JIANG: Well, that's right, the bubbles are going to be strictly enforced according to both the Olympic organizers and the International Olympic Committee but you know those bubbles that basically means all participants of the games are going to go straight into this area sealed off from the rest of the Beijing and indeed the rest of China as soon as they land at the Beijing airport.

So according to officials at least publicly are still putting on a very brave face saying this kind of strict implementation of such measures will ensure Omicron and other COVID cases won't spread to the rest of China, Rosemary.

CHURCH: Yes. Many challenges ahead. With that of course Steven Jiang joining us set there live, many thanks.

Well, Brazilian officials are working to identify those killed on Saturday when a massive section of this canyon wall collapsed and toppled onto several tour boats in the lake below. The death toll rose to 10 on Sunday as emergency crews found two more bodies. Officials blamed days of heavy rain for loosening the earth and triggering the collapse. And there was this emotional moment in the immediate aftermath. Authorities reunited to young children with their loved ones after rescuing them from the site of the disaster.

Well, frigid arctic air is threatening to engulf parts of the U.S. Around 13 million people are under Windchill threads across the upper Midwest and Northeast. Joining me now is meteorologist Pedram Javaheri. Just incredible, talk to us about what people can expect.


PEDRAM JAVAHERI, CNN METEOROLOGIST: Rosemary, this is incredible for any time of year. And of course we are in the heart of winter here in the next couple of weeks. But you look at the air mass in place, the potential impacts especially around the northeastern United States in the coming days. We're talking running 20 to 40 degrees below average for this time of year, again, among the coldest times of years. So what is this translating to?

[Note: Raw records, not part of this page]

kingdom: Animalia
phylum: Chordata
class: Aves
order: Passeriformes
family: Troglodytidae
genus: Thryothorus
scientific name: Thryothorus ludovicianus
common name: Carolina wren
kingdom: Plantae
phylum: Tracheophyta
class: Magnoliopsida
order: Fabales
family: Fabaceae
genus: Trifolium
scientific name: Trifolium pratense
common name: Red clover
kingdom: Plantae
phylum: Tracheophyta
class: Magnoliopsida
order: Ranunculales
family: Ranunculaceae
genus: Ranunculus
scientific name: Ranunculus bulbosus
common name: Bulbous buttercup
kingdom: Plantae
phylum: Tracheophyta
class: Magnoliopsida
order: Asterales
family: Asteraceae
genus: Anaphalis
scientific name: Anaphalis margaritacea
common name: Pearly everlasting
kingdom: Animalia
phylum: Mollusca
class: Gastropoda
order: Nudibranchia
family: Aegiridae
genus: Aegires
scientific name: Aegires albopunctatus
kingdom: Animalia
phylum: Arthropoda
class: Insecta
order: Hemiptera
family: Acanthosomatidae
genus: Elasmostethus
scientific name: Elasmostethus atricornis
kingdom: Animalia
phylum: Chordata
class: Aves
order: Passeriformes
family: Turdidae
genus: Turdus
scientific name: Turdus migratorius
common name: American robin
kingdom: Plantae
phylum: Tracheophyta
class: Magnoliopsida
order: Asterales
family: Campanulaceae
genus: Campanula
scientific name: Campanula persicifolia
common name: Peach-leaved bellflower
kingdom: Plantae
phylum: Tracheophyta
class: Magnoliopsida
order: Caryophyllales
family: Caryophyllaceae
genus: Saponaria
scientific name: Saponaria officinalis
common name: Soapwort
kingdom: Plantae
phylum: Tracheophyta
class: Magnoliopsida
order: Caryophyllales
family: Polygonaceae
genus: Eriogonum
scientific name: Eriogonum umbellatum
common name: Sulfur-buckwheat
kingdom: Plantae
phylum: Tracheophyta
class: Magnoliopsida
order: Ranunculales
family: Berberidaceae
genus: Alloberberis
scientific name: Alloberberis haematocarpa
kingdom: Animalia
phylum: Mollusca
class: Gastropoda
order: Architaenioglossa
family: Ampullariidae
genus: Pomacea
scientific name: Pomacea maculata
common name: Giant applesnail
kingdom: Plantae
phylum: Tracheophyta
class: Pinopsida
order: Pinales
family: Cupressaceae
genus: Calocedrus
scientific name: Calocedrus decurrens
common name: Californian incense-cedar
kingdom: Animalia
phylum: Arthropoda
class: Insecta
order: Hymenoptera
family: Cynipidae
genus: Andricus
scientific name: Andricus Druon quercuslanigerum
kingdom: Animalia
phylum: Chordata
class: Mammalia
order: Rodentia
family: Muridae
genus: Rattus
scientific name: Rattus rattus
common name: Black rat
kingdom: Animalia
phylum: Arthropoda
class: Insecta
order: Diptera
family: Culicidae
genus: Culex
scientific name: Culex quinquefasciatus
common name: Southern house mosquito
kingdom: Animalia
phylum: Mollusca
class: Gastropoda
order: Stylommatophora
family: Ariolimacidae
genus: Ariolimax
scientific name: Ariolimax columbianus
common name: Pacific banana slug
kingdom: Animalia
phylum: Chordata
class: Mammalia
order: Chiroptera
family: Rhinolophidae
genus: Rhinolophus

Well look at the windchill alerts in place in this northern tier of the upper Midwest. We're talking about 45 degrees below zero. That is what it will feel like across portions of northern Minnesota. In fact, in and around Minneapolis, windchills could get as low as 35 below and I looked into this school closures typically in place if windchills are at 35 below or lower at 6am on a school day, and you certainly take a look, forecast models for this particular region bring it down to about 35 below. But around Minneapolis looks to be around 27 below, right around sunrise. So again getting dangerously cold, almost cold enough in some spots to cause school closures. But look at these temperatures. These are the overnight lows, Chicago only 2, come Tuesday morning. 19, what is normal for this time of year.

Minneapolis a 4 below where a nine is normal for this time of year. So yes, it is typically very cold when it comes to early-to-mid-January but certainly not this cold. Not very often. And especially when you look at how things play out around portions of the northeast. Windchill alerts also extend into interior areas of New England.

Rosemary, I talked about this in New York City in Central Park, of course this being the coldest time of year you expect it to get cold but not to this level. Could get down to 15 degrees for a high on Tuesday afternoon. And that's only happened about eight times in the last 20 or so years around portions of New York City. Incredible cold in place.

CHURCH: Unbelievable. Pedram Javaheri, many thanks for keeping us up to date on that situation. And thank you so much for joining us. I'm Rosemary Church. I'll be back with another hour of CNN Newsroom after this very short break. Do stay with us.